Vu la loi n°2018-778 du 10 septembre 2018 ;
Vu le décret d’application n°2018-1159 du 14 décembre 2018 ;
Vu les anciens articles L. 552-1, L. 552-2, L. 552-7, et R. 552-11 du code de l’entrée et du séjour des étrangers et du droit d’asile (CESEDA) ;
Vu les articles L. 742-1 à L. 742-10 et notamment les articles L. 742-1, L. 742-2, L. 742-4, L. 742-5, L. 742-6, L. 742-7, les articles L. 743-3 à L. 743-18 et notamment les articles L. 743-4, L. 743-6, L. 743-7, L. 743-9, les articles L. 743-19, L. 743-20, L. 743-24, L. 743-25, et R. 743-1 du code de l’entrée et du séjour des étrangers et du droit d’asile (CESEDA) ;
Vu la décision de placement en rétention de l’autorité administrative prise le 12 août 2025 par LE PREFET DE L’ISERE à l’encontre de [O] [K] ;
Vu l’ordonnance rendue le 15 août 2025 par le juge du tribunal judiciaire de LYON prolongeant la rétention administrative pour une durée maximale de vingt-six jours ;
Vu l’ordonnance rendue le 10 septembre 2025 par le juge du tribunal judiciaire de LYON prolongeant la rétention administrative pour une durée maximale de trente jours ;
Vu l’ordonnance rendue le 10 octobre 2025 par le juge du tribunal judiciaire de LYON prolongeant la rétention administrative pour une durée maximale exceptionnelle de quinze jours ;
Vu la requête de l’autorité administrative en date du 24 octobre 2025 reçue et enregistrée le 24 octobre 2025 à 15 heures 01 (cf. timbre du greffe) tendant à la prolongation exceptionnelle de la rétention de [O] [K] dans les locaux ne relevant pas de l’administration pénitentiaire pour une durée supplémentaire de quinze jours ;
Vu l’extrait individualisé du registre prévu à l’article L. 741-3 du CESEDA émargé par l’intéressé ;
PARTIES
LE PREFET DE L’ISERE préalablement avisé, représenté par Maître Cherryne RENAUD AKNI, avocat au barreau de LYON, substituant Maître Jean-Paul TOMASI, avocat au barreau de LYON
[O] [K]
né le 14 Mars 1988 à [Localité 3] (ALGERIE)

+-------+

== Consigne de travail 1 ==
Indiquez, s'il vous plaît, si chacune des affirmations suivantes concorde avec le texte extrait. Répondez par oui ou non et citez mot pour mot le passage décisif.
(a) La décision de placement en rétention a été prise le 12 août 2025 par le préfet de l'Isère.
(b) L'ordonnance du 10 septembre 2025 a prolongé la rétention pour une durée maximale de quinze jours.
(c) La requête de l'autorité administrative a été enregistrée le 24 octobre 2025 à 15 heures 01.
== Consigne de travail 2 ==
Reformulez sous forme de liste le paragraphe du texte extrait qui commence par « Vu la requête de l’autorité administrative », en conservant ses faits essentiels.

Données conservées:
+-------+

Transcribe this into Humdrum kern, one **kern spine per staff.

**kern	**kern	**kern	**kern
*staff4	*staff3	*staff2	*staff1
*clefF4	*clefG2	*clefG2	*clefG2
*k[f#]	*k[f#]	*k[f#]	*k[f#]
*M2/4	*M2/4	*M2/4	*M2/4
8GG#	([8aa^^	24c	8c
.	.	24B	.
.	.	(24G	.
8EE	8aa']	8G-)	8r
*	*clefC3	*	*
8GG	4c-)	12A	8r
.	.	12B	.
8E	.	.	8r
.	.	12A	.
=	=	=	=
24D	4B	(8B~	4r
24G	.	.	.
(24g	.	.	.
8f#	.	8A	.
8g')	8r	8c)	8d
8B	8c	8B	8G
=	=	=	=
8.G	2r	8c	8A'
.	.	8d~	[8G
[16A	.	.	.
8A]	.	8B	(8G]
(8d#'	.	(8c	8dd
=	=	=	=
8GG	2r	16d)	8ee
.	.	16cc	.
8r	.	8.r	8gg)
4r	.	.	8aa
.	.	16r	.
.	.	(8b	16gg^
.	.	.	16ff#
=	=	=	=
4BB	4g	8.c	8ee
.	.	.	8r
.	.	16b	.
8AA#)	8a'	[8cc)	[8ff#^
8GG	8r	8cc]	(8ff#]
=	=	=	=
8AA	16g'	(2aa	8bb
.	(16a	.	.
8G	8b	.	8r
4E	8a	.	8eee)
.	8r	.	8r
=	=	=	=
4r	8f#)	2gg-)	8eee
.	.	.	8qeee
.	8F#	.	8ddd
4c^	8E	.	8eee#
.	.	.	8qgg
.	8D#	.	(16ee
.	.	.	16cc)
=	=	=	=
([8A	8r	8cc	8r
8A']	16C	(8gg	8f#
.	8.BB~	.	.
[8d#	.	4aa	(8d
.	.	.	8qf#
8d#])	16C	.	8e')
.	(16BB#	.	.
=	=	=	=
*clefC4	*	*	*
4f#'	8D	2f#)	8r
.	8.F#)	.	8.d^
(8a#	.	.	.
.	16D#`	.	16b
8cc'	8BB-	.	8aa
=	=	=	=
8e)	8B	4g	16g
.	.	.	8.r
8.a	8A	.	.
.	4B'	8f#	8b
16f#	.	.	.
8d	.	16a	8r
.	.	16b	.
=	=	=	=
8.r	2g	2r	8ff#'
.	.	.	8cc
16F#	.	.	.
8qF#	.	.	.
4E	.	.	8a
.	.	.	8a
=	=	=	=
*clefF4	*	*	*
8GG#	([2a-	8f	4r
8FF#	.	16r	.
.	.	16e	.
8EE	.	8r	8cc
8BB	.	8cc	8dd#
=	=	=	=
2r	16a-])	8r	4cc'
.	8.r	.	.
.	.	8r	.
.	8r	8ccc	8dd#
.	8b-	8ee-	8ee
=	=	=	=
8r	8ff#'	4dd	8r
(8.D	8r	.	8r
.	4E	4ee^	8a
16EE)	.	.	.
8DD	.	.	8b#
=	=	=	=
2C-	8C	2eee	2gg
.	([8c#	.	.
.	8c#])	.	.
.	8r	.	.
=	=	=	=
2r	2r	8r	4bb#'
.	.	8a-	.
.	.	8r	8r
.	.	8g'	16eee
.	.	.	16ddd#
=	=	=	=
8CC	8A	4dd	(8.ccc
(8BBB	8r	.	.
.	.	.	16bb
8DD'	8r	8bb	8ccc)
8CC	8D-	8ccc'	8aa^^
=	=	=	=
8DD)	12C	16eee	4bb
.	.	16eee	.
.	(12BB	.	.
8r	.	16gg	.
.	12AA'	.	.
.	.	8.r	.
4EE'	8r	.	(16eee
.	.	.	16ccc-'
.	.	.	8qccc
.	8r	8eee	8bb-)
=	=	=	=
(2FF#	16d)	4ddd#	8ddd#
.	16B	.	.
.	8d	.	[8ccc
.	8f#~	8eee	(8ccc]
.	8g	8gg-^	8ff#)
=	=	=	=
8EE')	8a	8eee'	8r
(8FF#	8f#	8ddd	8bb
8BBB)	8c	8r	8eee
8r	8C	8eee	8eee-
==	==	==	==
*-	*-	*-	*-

+-------+

== Réponse 1 ==
(a) Oui : « prise le 12 août 2025 par LE PREFET DE L’ISERE ».
(b) Non : « l’ordonnance rendue le 10 septembre 2025 par le juge du tribunal judiciaire de LYON prolongeant la rétention administrative pour une durée maximale de trente jours ».
(c) Oui : « reçue et enregistrée le 24 octobre 2025 à 15 heures 01 ».

== Réponse 2 ==
- Auteur : l'autorité administrative
- Date de la requête : 24 octobre 2025
- Réception et enregistrement : 24 octobre 2025 à 15 heures 01 (timbre du greffe)
- Objet : prolongation exceptionnelle de la rétention de [O] [K] dans des locaux ne relevant pas de l'administration pénitentiaire
- Durée demandée : quinze jours supplémentaires